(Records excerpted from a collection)

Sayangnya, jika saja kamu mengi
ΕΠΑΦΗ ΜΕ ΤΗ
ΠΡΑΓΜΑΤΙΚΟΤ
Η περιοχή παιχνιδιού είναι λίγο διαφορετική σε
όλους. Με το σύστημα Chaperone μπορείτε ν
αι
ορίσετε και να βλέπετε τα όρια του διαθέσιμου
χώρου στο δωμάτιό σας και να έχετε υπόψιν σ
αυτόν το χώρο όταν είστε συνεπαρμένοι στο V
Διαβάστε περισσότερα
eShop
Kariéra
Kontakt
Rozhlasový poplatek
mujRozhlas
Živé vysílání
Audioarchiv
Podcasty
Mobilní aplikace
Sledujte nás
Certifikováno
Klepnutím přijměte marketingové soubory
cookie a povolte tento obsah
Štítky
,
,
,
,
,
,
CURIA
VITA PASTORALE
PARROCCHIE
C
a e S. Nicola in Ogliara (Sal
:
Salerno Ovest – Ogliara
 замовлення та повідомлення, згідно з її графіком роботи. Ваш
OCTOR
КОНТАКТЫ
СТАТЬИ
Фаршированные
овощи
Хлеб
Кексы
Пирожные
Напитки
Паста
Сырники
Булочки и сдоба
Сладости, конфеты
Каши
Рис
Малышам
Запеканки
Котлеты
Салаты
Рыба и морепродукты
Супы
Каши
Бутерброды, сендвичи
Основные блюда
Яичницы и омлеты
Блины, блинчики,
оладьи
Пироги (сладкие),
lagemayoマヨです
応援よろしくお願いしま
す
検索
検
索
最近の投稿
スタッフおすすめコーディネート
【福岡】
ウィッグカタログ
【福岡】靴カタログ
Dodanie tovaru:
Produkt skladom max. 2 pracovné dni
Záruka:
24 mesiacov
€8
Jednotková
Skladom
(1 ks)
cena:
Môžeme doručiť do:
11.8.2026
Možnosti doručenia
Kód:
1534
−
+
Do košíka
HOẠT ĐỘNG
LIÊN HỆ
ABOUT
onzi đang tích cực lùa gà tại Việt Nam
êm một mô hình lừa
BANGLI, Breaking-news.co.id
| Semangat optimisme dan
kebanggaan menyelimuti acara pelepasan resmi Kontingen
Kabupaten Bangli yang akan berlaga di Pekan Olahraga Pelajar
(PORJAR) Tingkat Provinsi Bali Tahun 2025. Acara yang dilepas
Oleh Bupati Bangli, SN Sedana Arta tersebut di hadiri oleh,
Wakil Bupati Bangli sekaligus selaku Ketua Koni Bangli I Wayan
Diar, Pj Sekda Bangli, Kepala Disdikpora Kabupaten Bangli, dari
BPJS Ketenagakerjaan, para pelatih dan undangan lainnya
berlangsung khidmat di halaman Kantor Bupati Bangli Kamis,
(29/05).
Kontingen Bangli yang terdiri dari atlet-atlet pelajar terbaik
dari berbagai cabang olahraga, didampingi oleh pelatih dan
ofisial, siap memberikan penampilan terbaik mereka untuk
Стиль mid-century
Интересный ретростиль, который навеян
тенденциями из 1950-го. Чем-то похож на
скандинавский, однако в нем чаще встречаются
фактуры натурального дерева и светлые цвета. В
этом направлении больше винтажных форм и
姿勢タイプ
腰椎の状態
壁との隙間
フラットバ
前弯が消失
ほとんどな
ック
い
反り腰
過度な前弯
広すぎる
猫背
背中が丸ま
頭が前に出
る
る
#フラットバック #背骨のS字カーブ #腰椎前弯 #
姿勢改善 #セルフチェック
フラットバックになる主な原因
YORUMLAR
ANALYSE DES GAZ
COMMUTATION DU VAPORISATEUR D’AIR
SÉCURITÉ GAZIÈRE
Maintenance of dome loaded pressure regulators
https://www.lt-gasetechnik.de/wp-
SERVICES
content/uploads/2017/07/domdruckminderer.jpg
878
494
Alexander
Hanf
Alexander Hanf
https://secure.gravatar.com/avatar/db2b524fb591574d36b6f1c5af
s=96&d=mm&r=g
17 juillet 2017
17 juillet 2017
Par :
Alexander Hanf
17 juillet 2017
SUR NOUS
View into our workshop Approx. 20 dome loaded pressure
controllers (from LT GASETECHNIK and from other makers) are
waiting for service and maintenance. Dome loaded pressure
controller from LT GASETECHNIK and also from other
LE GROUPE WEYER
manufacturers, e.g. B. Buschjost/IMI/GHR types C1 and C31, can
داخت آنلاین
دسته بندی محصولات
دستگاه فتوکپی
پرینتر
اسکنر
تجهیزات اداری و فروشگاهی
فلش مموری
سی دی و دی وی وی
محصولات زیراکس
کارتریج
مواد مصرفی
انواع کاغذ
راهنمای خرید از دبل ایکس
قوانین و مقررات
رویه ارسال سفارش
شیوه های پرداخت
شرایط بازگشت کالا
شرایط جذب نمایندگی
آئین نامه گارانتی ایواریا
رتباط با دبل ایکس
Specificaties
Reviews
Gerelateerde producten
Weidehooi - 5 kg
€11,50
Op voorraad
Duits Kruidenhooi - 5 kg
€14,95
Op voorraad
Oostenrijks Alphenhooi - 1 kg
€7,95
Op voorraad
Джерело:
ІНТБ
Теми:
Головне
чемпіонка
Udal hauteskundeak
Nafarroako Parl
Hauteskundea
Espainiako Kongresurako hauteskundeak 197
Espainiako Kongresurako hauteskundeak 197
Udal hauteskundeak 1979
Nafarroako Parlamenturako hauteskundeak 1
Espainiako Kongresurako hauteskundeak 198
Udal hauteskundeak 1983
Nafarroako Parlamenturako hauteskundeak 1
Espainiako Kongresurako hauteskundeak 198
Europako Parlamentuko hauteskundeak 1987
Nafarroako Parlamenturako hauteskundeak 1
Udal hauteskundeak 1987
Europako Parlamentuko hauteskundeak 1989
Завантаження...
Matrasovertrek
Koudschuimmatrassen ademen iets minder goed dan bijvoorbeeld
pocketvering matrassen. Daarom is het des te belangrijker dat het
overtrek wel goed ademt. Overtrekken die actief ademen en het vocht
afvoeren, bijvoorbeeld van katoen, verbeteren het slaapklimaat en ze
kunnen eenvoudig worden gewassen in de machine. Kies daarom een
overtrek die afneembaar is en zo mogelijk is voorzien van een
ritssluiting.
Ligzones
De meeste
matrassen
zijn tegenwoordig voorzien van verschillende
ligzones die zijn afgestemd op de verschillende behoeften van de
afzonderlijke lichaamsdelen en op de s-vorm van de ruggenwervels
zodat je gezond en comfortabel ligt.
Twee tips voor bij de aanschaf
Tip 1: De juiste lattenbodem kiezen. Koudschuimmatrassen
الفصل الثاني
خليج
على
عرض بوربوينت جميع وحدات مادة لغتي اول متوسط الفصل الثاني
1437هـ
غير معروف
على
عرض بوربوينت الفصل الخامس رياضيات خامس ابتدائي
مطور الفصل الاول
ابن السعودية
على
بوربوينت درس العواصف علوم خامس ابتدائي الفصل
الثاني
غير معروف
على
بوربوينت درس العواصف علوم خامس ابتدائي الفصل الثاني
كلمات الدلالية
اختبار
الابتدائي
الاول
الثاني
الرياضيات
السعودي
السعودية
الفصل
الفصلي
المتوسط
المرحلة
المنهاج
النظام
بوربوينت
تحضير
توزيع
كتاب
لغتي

* Task prompt: Each line of the data that includes "الثاني" should be copied.

* Result for this task:
الفصل الثاني
عرض بوربوينت جميع وحدات مادة لغتي اول متوسط الفصل الثاني
الثاني
بوربوينت درس العواصف علوم خامس ابتدائي الفصل الثاني
الثاني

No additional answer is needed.